Just this morning in the news on the National Radio they said that the Estonian government is working hard on a plan for civilians in the case of war. We don’t have metro so there are no ready-made bomb shelters here. There are no sirens for air raids. There is no system as to where people need to evacuate when they have to leave their homes for good. The plans are in the making now, apparently.

It’s all a bit too much to take in. Not to mention the news with horrific pictures that should have forever remained in concentration camps in 1945. Last week I developed a chronic headache and some people referred me to a massage therapist. I went to see her yesterday and she said my neck and shoulders were very stiff. I try to distance myself emotionally from all the news that flood in every day but the body still reacts to it. The body aches. So I will probably have to go to massage again and again this spring, just in order to function normally and to have this one blissful hour far from Twitter and the evil that we are all staring in the eye.

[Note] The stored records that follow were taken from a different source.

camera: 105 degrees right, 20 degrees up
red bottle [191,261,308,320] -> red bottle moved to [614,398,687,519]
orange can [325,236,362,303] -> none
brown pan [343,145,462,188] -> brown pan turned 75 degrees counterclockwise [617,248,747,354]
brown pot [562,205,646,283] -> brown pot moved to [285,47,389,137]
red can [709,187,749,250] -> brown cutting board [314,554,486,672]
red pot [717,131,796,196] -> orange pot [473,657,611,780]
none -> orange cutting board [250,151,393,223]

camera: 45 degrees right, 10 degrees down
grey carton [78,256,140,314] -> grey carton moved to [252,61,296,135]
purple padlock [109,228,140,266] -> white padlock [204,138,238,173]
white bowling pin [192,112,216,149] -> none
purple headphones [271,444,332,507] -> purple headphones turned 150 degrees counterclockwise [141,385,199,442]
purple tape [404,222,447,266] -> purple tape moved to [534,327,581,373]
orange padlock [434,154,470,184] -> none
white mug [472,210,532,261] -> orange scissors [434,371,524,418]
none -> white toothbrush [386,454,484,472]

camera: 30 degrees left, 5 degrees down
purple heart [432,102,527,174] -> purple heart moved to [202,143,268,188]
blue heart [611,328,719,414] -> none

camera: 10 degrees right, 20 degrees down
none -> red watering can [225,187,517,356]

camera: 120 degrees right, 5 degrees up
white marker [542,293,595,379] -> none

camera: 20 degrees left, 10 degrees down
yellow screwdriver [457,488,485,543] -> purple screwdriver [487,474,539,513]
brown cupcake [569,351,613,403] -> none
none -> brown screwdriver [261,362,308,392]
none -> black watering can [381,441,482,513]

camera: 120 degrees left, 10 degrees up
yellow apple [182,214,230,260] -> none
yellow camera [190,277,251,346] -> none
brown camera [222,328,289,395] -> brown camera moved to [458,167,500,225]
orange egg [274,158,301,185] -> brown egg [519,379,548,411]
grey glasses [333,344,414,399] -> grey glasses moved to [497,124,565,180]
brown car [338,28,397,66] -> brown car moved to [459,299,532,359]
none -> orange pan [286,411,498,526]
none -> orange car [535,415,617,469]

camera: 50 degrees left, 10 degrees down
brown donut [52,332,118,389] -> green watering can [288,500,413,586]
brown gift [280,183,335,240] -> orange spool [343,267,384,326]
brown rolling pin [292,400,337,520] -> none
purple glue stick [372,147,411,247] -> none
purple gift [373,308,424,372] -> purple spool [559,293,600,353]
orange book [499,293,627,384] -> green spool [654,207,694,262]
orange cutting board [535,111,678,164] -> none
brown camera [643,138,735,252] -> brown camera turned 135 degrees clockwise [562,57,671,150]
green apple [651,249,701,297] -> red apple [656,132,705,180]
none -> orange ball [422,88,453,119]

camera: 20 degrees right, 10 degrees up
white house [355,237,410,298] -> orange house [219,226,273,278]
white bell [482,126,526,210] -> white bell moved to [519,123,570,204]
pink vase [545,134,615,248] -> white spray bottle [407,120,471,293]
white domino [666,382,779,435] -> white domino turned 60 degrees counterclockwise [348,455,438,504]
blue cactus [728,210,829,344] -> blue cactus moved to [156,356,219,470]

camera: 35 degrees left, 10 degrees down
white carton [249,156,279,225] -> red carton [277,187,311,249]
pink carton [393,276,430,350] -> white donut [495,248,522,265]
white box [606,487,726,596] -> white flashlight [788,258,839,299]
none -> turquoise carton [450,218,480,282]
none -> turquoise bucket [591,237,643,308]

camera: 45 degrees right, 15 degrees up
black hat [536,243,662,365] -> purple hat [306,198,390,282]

But there are the other news and colors, too. Just today, scrolling through Twitter feed I happened to see several pictures of little liberated Ukrainian towns where people are on the streets en masse, cleaning. There are some cats who have been able to dig themselves out from the rubble, and they are being greeted with joy. Soldiers taking stray dogs with them because the dogs won’t leave. There are spontaneous „first aid“ centres where people who have next to nothing bring things to share with those who have even less left. And my mind wanders back to a marvelous book I read last spring. It’s Vasily Grossman’s Life and Fate. Grossman is one of my all-time favourites, having been a war reporter during the WWII – an Ukrainian Jew, by the way – with marvelous talent and bravery. And after all the horrors of war that he saw, he still wrote his books, and he said this in Life and Fate: “I have seen that it is not man who is impotent in the struggle against evil, but the power of evil that is impotent in the struggle against man. The powerlessness of kindness, of senseless kindness, is the secret of its immortality. It can never be conquered. The more senseless, the more helpless it may seem, the vaster it is. Evil is impotent before it. The prophets, religious teachers, reformers, social and political leaders are impotent before it. This dumb, blind love is man’s meaning. Human history is not the battle of good struggling to overcome evil. It is a battle fought by a great evil, struggling to crush a small kernel of human kindness. But if what is human in human beings has not been destroyed even now, then evil will never conquer.”

And these words ring true as I read them through tears. The small kernel of human kindness has not yet been destroyed.